El monte donde se levanta la Capilla de la Santa Cruz de Sedona, quedó emparentado con sus célebres ascendentes euroasiáticos, no sólo por empadronar a Dios en una nueva cumbre, sino porque fue tratado con la delicadeza que estas acciones demandan. Es curioso, se trata de una obra arquitectónica pero muy participada por una escultora: Marguerite Brunswig Staude. Un prisma de sección troncocónica, generado como por extrusión, rotundo, pero terso y perfectamente escalado, se incrusta en la roca de la que también parece emerger, cual guiño matemático para la creación de una imagen poética que humanice el “rojizo desorden”: cabal muestra de aquel tiempo sin hombres, cuando, al decir de Benn: “la tierra todavía estaba sola/ acumulando capa tras capa”. Esta roca entró definitivamente en el tiempo histórico, divino. Jamás volverá a experimentar la soledad. La cruz con que Oriente culminó la conquista de Occidente, apuntalando el huraco que abrió Alejandro en los muros del mundo, se planta en la cima navaja con la solvencia de los grandes símbolos universales, pero no contestando el “skyline” de la montaña, como sucede, por ejemplo, en el Valle de los Caídos, Madrid, sino refractando luz cual horcón a la entrada de una gruta. Aquí la vibrante irritación es, sobre todo, eficaz claroscuro. La cruz figura francamente iluminada sobre un fondo acristalado que responde a la luz con un oportuno tono negruzco. La cruz es lo prominente en el rostro de esta capilla. Emerge de la roca, o, por qué no, la penetra cual cuña que se fundiera con la herida que causa, imponiendo la geométrica sutura. Geométrica, sí, pero grácil. La gracia de la libertad actúa de nuevo, cómo no, a través del arte, sobre la titánica naturaleza. El gesto es airoso, resuelto, y sin embargo delicado. Por la forma, la escala, el color; porque cohabita con su natural entorno sin generar tensiones malsanas. La obra está en tensión, claro, pero amablemente… El sitio es ya un Lugar. Como dije en un texto anterior: cantidad espacial significada.
Interiormente la capilla no defrauda. Una suerte de cueva-túnel con dos focos de luz natural.
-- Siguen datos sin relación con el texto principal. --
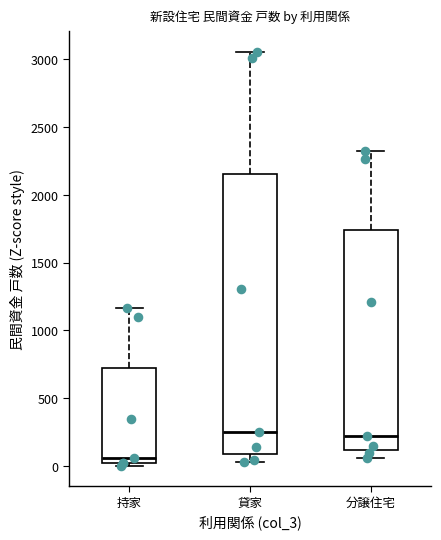

Comparing the boxes themselves (not the whiskers), which one is the tallest?

貸家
El uno a la espalda, anecdótico por lógico y estrictamente necesario. El otro al frente… ¡Dios, qué retablo! Aquí se invierte el efecto luminoso. La cruz queda en sombra y se recorta sobre la cristalera. Ésta afina su óptica para que la bóveda celeste nos deslumbre con una luz cargada de contenido. Tiene que ser ésa la casa del “Sheriff”. Dejamos abajo la taberna con sus buscavidas y pistoleros, para asomarnos al trascendente balcón donde mejor se intuye el divino aposento. Ya no somos antílopes o zorros. Edificamos en el monte, pero no para guarecernos. Lo hacemos con medida delicadeza para tomar posición en el umbral del cielo. Esto es arte.